# WORK TASK
Exactly reproduce the lines from the line that has "index mcp: (171, 151)" down to the last line of the entries, inclusive.

# INFORMATION SUPPLIED
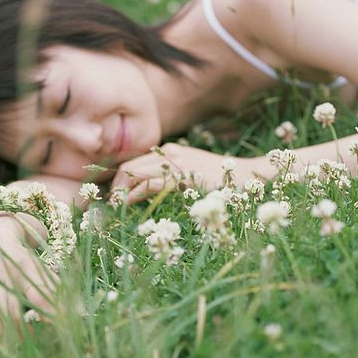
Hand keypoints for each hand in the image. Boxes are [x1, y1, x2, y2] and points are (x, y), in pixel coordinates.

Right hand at [0, 216, 56, 336]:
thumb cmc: (18, 258)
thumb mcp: (38, 268)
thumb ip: (53, 291)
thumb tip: (77, 314)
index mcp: (22, 264)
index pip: (40, 297)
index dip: (49, 320)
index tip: (58, 336)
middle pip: (14, 318)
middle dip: (27, 337)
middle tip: (35, 343)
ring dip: (8, 341)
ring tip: (18, 340)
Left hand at [109, 142, 256, 204]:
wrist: (248, 174)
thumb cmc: (222, 180)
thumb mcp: (193, 176)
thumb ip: (173, 180)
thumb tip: (149, 193)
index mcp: (171, 151)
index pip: (135, 161)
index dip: (119, 178)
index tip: (113, 194)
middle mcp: (169, 152)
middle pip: (129, 165)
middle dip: (115, 185)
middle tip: (109, 203)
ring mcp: (175, 163)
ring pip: (134, 172)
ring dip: (120, 191)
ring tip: (115, 206)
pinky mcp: (181, 176)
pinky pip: (148, 184)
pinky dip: (133, 195)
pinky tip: (127, 204)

# RESPONSE BOX
index mcp: (171, 151)
index pip: (135, 161)
index dip: (119, 178)
index tip: (113, 194)
middle mcp: (169, 152)
middle pip: (129, 165)
middle dip: (115, 185)
middle tip: (109, 203)
ring mcp: (175, 163)
ring pip: (134, 172)
ring dip: (120, 191)
ring tip: (115, 206)
pinky mcp: (181, 176)
pinky pip: (148, 184)
pinky dip: (133, 195)
pinky tip: (127, 204)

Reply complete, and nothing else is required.